§ DATASET EXCERPTS
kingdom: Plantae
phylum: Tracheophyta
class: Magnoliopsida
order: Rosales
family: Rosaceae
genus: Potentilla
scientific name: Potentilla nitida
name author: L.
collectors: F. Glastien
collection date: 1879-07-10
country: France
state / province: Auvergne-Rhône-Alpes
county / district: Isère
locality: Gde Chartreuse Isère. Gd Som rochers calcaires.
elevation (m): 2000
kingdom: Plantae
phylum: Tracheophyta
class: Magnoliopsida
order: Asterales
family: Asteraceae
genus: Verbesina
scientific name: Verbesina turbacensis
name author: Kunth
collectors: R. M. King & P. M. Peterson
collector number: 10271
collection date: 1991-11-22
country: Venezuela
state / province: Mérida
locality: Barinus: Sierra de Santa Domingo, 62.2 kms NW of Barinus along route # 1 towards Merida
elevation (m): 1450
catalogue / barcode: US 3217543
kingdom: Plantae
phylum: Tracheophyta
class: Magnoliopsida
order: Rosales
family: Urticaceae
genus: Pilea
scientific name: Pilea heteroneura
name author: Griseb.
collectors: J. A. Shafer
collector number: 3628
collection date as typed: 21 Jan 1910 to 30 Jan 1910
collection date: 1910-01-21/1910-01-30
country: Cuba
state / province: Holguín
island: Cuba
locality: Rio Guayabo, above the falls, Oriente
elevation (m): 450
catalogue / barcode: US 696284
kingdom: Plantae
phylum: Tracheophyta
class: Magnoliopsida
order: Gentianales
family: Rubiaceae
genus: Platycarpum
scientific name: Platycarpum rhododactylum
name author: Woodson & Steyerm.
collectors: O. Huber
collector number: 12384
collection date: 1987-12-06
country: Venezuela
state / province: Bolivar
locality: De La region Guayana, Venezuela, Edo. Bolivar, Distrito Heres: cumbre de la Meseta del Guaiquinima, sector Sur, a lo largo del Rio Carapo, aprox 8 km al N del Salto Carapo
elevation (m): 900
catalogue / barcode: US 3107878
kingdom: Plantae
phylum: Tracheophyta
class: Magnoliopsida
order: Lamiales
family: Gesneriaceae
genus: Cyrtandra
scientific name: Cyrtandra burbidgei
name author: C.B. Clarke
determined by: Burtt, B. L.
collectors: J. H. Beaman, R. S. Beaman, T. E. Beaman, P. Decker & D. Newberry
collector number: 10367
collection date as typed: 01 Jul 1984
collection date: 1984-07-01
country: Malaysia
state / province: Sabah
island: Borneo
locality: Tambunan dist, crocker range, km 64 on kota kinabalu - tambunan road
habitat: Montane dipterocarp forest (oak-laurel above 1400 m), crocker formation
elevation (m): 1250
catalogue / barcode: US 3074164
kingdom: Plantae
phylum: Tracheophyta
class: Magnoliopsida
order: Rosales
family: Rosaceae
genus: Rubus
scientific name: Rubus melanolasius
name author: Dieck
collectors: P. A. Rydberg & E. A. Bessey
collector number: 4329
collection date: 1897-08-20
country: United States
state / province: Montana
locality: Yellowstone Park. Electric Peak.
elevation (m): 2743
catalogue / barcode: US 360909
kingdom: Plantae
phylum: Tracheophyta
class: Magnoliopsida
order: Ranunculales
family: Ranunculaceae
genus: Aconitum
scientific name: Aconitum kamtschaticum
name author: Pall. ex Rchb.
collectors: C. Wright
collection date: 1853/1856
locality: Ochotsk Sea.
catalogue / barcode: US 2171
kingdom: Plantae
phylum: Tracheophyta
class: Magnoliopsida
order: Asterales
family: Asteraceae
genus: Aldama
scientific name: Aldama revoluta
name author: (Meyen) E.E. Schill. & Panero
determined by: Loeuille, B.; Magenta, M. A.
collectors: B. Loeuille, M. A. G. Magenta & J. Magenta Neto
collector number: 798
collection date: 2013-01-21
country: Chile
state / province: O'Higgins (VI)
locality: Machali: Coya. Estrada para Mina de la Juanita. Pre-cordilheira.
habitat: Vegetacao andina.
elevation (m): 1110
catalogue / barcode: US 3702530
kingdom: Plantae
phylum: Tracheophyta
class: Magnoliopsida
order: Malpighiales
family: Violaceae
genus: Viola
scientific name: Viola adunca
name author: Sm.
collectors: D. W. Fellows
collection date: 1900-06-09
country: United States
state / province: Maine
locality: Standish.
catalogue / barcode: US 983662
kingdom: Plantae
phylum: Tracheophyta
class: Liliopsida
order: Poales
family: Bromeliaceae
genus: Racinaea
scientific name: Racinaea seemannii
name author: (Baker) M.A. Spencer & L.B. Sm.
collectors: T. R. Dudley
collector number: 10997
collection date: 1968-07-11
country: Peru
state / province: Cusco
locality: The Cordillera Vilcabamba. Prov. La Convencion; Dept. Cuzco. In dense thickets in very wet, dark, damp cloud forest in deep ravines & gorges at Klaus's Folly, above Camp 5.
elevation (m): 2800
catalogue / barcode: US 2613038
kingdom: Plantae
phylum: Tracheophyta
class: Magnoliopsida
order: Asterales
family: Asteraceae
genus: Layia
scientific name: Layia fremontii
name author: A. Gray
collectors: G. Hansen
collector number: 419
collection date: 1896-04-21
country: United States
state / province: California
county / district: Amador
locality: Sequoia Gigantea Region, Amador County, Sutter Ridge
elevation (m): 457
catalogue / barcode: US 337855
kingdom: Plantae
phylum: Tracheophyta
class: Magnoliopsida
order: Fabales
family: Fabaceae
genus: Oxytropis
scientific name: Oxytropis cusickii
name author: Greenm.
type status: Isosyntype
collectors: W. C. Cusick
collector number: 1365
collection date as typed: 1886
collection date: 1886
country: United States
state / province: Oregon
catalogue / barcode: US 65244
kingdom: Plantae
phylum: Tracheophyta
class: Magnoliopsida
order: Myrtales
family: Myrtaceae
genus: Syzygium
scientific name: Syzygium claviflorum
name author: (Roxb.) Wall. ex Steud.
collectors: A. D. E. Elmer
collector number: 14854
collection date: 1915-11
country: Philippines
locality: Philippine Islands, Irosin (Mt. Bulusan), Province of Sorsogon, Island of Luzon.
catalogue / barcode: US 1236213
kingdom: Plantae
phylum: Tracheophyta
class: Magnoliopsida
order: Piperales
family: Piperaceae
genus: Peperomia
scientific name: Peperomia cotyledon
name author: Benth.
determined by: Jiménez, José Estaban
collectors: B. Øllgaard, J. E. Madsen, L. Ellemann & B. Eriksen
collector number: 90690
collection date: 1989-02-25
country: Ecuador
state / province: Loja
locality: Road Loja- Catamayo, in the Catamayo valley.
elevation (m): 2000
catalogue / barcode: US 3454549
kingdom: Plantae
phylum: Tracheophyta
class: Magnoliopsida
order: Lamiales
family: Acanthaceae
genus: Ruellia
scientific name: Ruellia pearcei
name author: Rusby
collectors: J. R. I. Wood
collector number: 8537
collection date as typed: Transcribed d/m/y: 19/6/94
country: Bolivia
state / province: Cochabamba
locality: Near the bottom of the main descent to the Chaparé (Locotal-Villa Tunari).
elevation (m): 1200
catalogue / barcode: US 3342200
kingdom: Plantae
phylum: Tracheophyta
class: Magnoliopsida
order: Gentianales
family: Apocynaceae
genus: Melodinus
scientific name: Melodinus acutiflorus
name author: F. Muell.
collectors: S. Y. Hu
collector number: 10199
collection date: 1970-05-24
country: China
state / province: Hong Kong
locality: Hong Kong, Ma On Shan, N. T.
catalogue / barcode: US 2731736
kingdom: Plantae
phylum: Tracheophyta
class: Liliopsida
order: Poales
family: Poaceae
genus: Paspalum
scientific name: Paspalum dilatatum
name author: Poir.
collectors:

§ EXERCISE AIM
Pull out, word for word, everything in the material from the line containing "country: Bolivia" down to the line containing "genus: Paspalum", including both of those lines.

§ THE RESULT
country: Bolivia
state / province: Cochabamba
locality: Near the bottom of the main descent to the Chaparé (Locotal-Villa Tunari).
elevation (m): 1200
catalogue / barcode: US 3342200
kingdom: Plantae
phylum: Tracheophyta
class: Magnoliopsida
order: Gentianales
family: Apocynaceae
genus: Melodinus
scientific name: Melodinus acutiflorus
name author: F. Muell.
collectors: S. Y. Hu
collector number: 10199
collection date: 1970-05-24
country: China
state / province: Hong Kong
locality: Hong Kong, Ma On Shan, N. T.
catalogue / barcode: US 2731736
kingdom: Plantae
phylum: Tracheophyta
class: Liliopsida
order: Poales
family: Poaceae
genus: Paspalum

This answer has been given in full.